━━━ STUDY MATERIAL ━━━

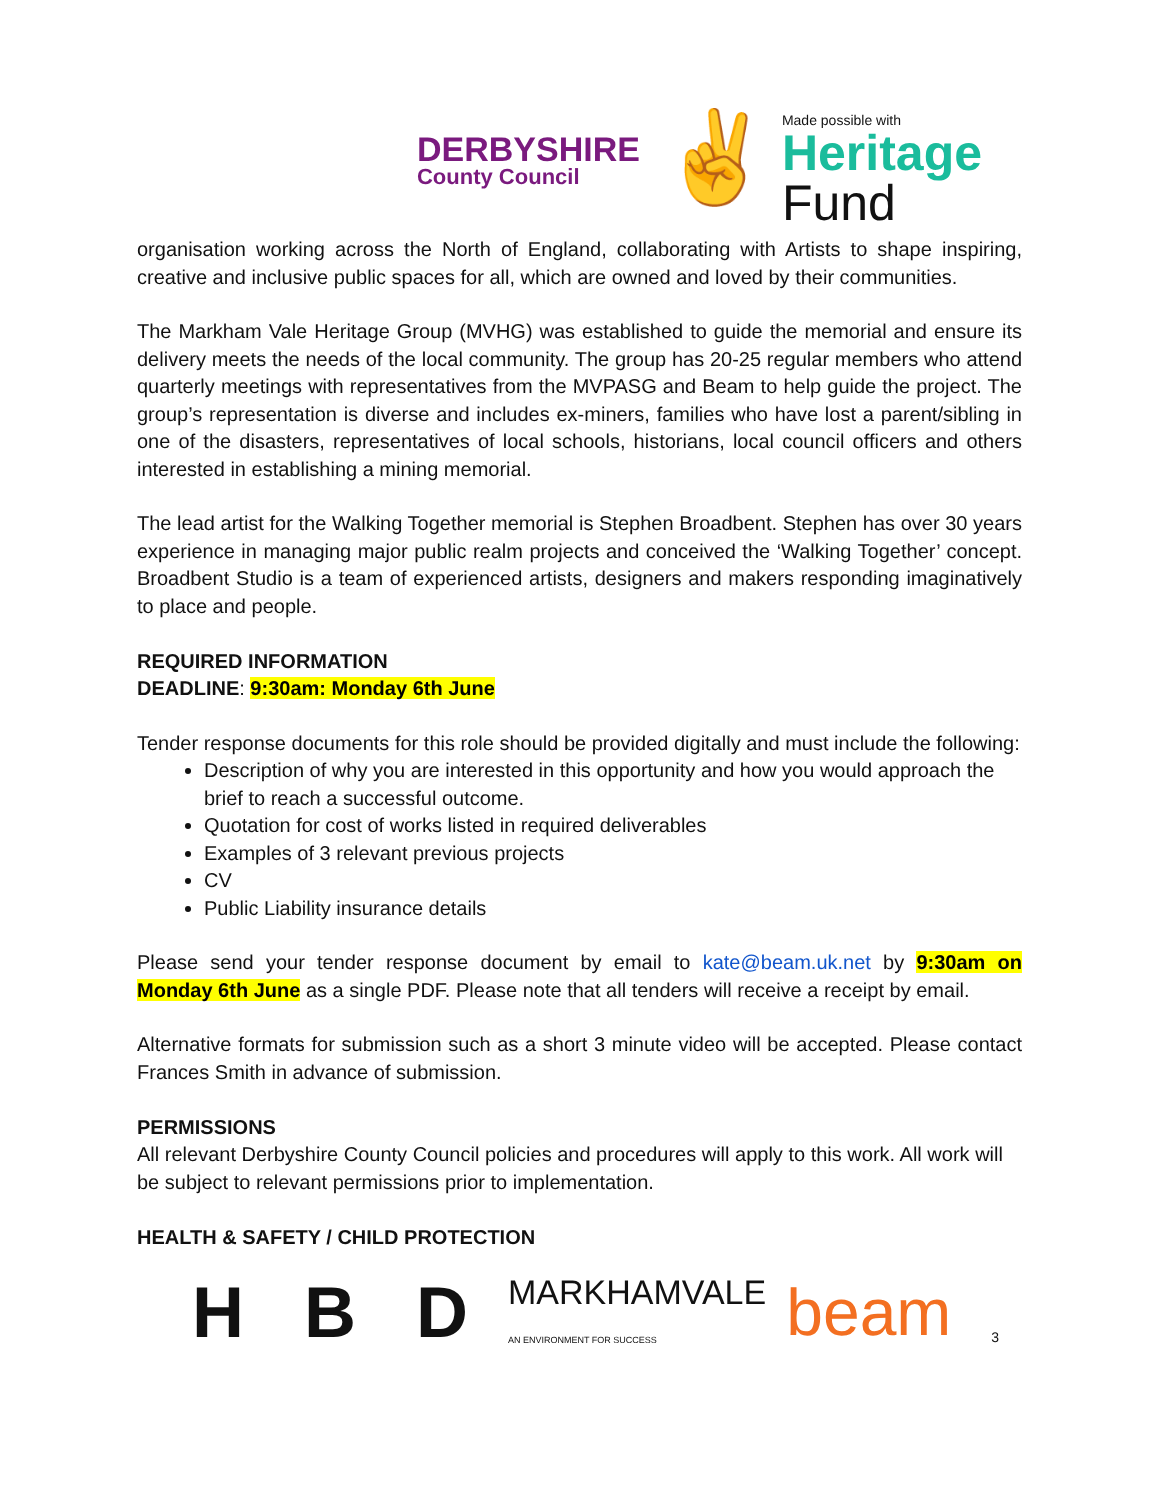DERBYSHIRE
County Council
✌
Made possible with
Heritage
Fund
organisation working across the North of England, collaborating with Artists to shape inspiring, creative and inclusive public spaces for all, which are owned and loved by their communities.
The Markham Vale Heritage Group (MVHG) was established to guide the memorial and ensure its delivery meets the needs of the local community. The group has 20-25 regular members who attend quarterly meetings with representatives from the MVPASG and Beam to help guide the project. The group’s representation is diverse and includes ex-miners, families who have lost a parent/sibling in one of the disasters, representatives of local schools, historians, local council officers and others interested in establishing a mining memorial.
The lead artist for the Walking Together memorial is Stephen Broadbent. Stephen has over 30 years experience in managing major public realm projects and conceived the ‘Walking Together’ concept. Broadbent Studio is a team of experienced artists, designers and makers responding imaginatively to place and people.
REQUIRED INFORMATION
DEADLINE: 9:30am: Monday 6th June
Tender response documents for this role should be provided digitally and must include the following:
Description of why you are interested in this opportunity and how you would approach the brief to reach a successful outcome.
Quotation for cost of works listed in required deliverables
Examples of 3 relevant previous projects
CV
Public Liability insurance details
Please send your tender response document by email to kate@beam.uk.net by 9:30am on Monday 6th June as a single PDF. Please note that all tenders will receive a receipt by email.
Alternative formats for submission such as a short 3 minute video will be accepted. Please contact Frances Smith in advance of submission.
PERMISSIONS
All relevant Derbyshire County Council policies and procedures will apply to this work. All work will be subject to relevant permissions prior to implementation.
HEALTH & SAFETY / CHILD PROTECTION
H B D MARKHAMVALE
AN ENVIRONMENT FOR SUCCESS beam 3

━━━

TASK REQUIREMENTS: Word for word, repeat the lines from the one holding "HEALTH & SAFETY / CHILD PROTECTION" through the last line of the entries, both included.

ANSWER SECTION:
HEALTH & SAFETY / CHILD PROTECTION
H B D MARKHAMVALE
AN ENVIRONMENT FOR SUCCESS beam 3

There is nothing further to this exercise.